More than a few times it had happened to him, during a training session, to take his mind off the robbery of Mrs. Lazzarin for a moment and dig a little about himself: how he had ended up in jail, how hard it had been, some ideas for the future.
He was grinding out miles and miles that were a pleasure.

The race

Then race day arrived, and suddenly the criminal instincts came back overbearingly right from breakfast: a time table to be adhered to, everything calculated in detail, the certainty of having eliminated every source of risk.
Moments before the start, a photographer amused himself with a few shots of the athletes getting ready.
He jumped at the chance and even managed to get his picture taken, almost as if to say, “look, marshal, there are even photos that testify that I was on a different side.”
A great buzz was swirling among the runners, but he was focused on more than that.
The chip firmly strapped to his right shoe.
The countdown.
The go.
As if a switch had flipped in his brain, he began to zigzag his way through the flood of runners paving their way amid the cheers of a discreet crowd greeting their passage.
Out of sheer curiosity, during training, he had begun checking his times to see if he was improving.
Lo and behold: in the first few minutes of the race his pace was much faster than usual, dictated more by the excitement of the race than by his heartbeats.
A dragging force kept him glued to the asphalt, almost mesmerized in following the pace of those in front of him.
Not even the church bells, emphasizing the start of the mass Mrs.

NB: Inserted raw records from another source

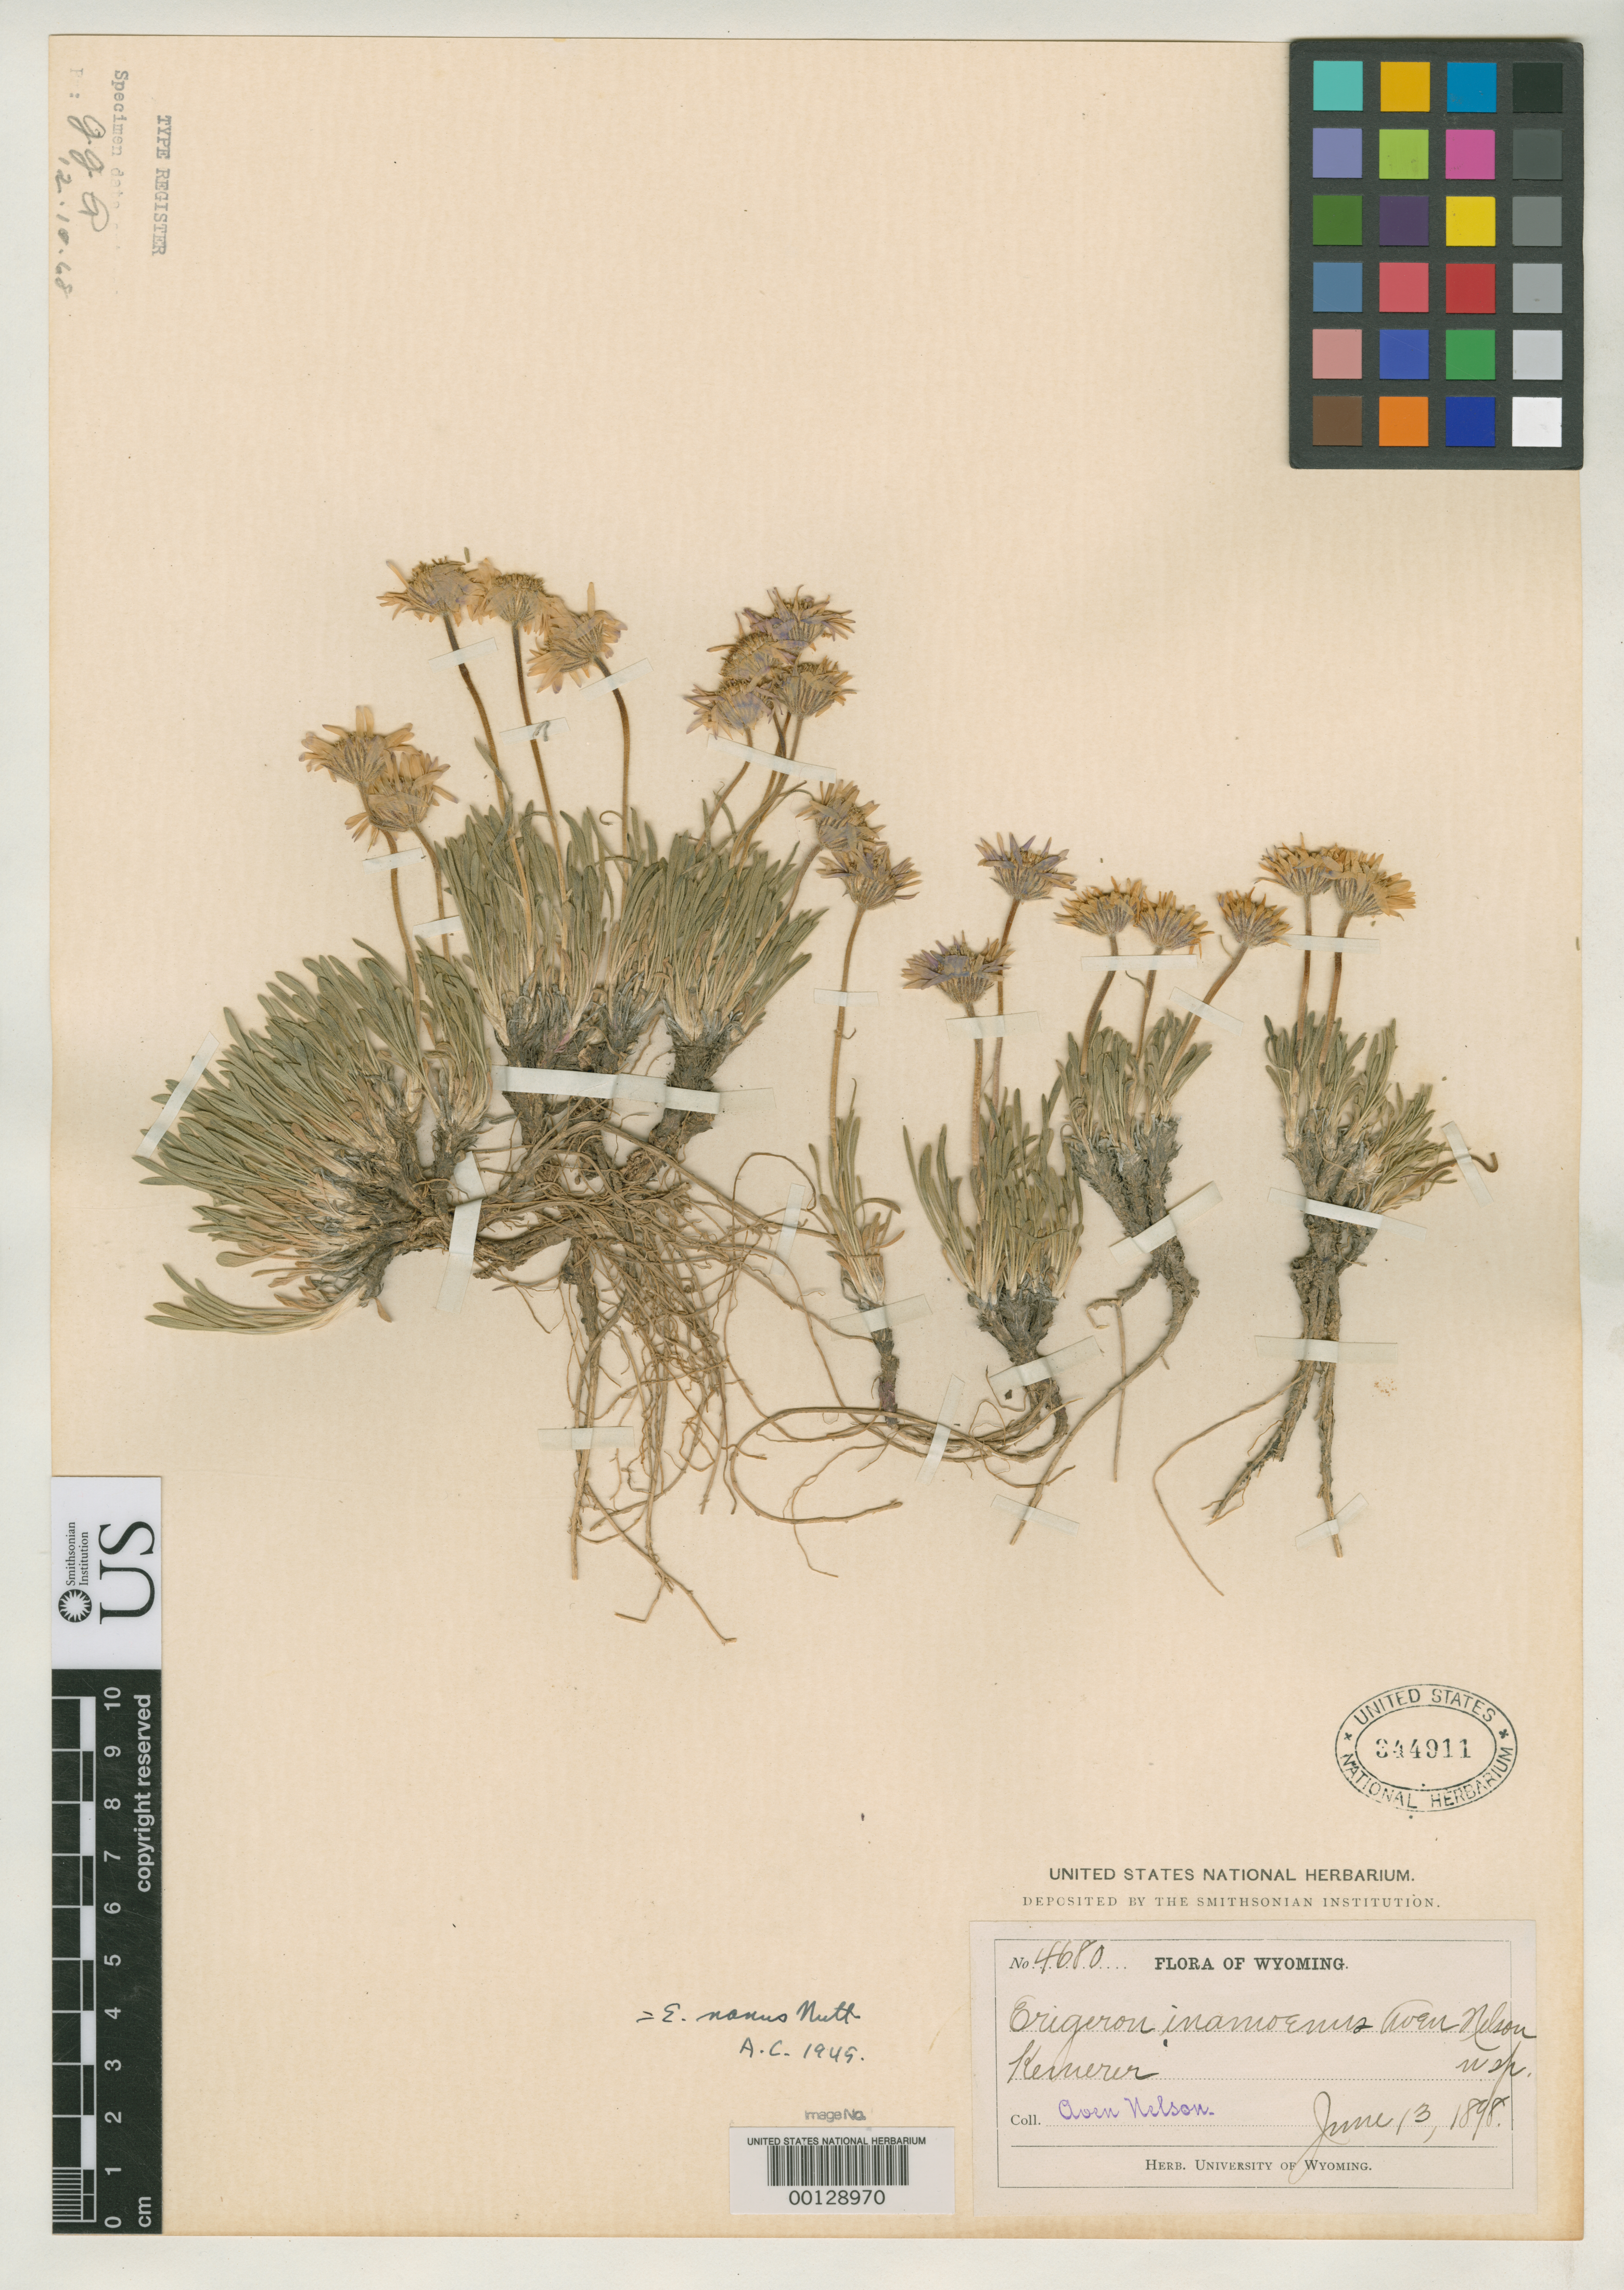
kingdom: Plantae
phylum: Tracheophyta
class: Magnoliopsida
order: Asterales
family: Asteraceae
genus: Erigeron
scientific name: Erigeron inamoenus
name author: A. Nelson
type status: Isotype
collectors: A. Nelson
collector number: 4680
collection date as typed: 13 Jun 1898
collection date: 1898-06-13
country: United States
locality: Kemerer.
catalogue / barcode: US 344911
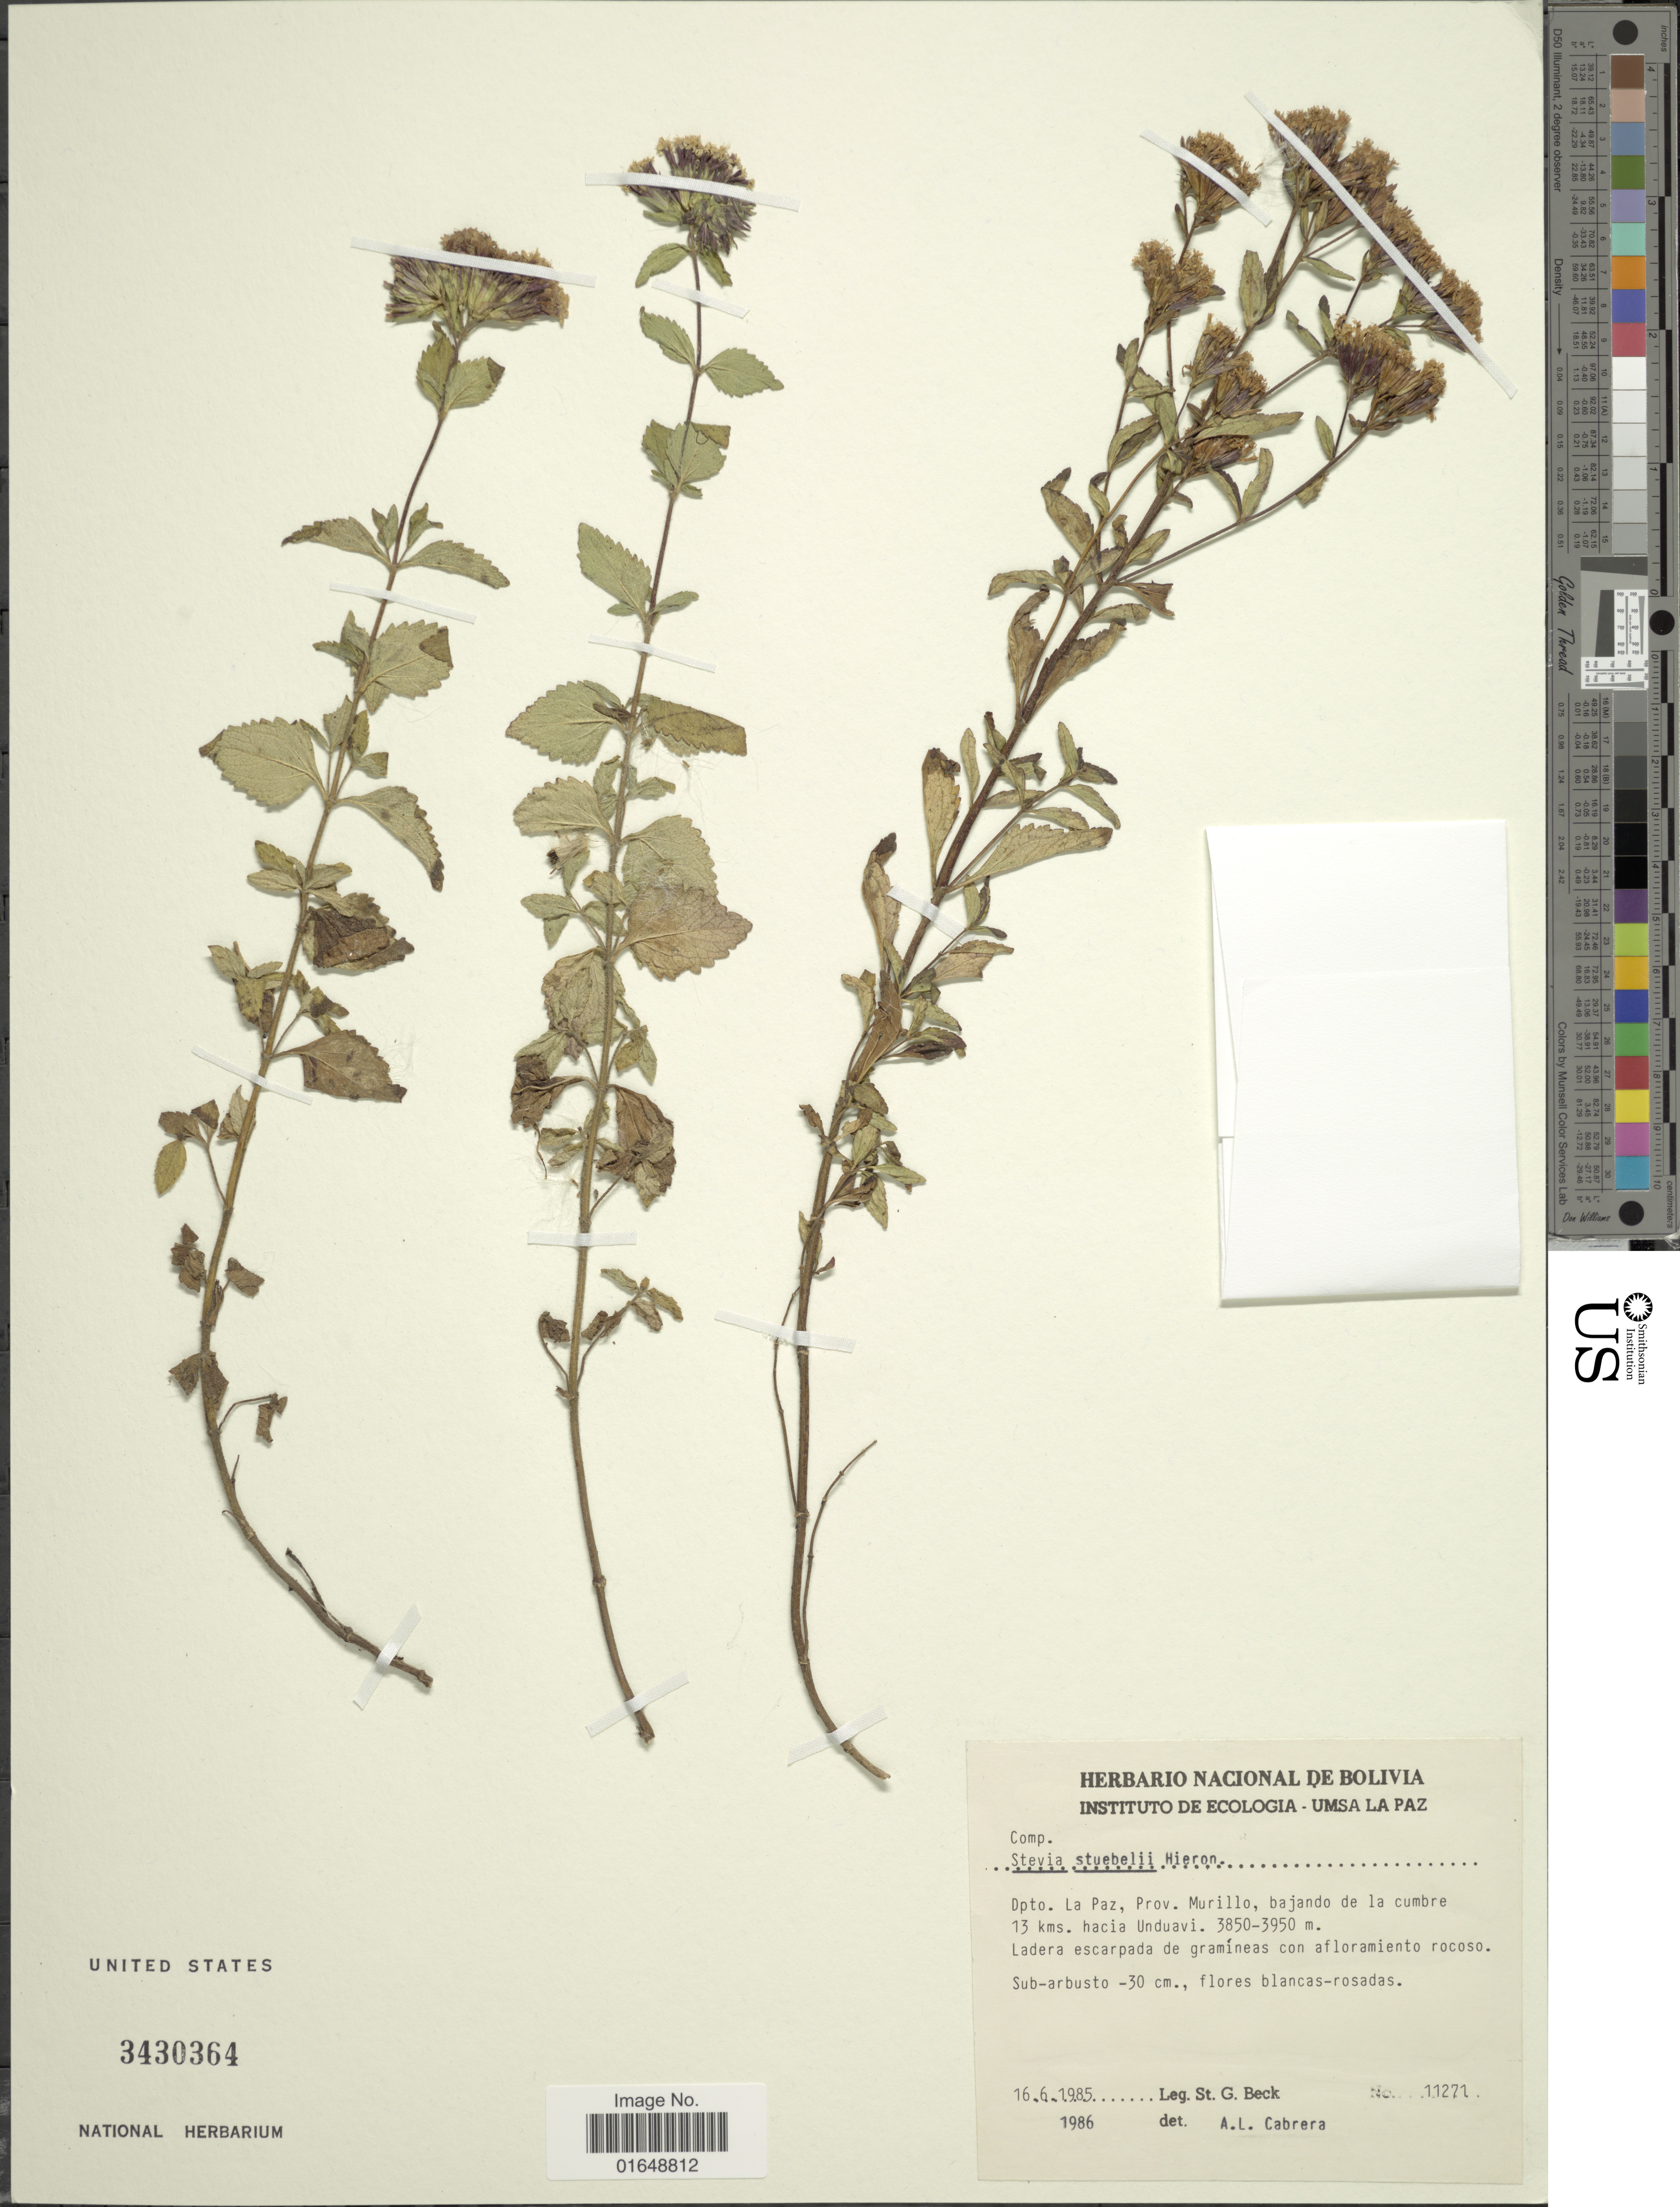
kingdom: Plantae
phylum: Tracheophyta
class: Magnoliopsida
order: Asterales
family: Asteraceae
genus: Stevia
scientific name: Stevia stuebelii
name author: Hieron.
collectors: S. G. Beck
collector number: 11271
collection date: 1985-06-16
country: Bolivia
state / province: La Paz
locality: Dpto. La Paz, Prov. Murillo, bajando de la cumbre 13 kms. hacia Unduavi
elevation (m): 3850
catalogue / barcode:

Lazzarin had gone to, could distract him.
And that kiosk at the fourth kilometer, a perfect point of escape from the race, he was passed in a hurry regardless of any calculation.
At eighteen kilometers he had a small crisis that forced him to slow his pace and walk.
Another runner came along who, with a few good words, invited him to react by offering to run with him for a while.
They ended up reaching the finish line together.
A girl put a medal around his neck.
It was not real gold, she could tell.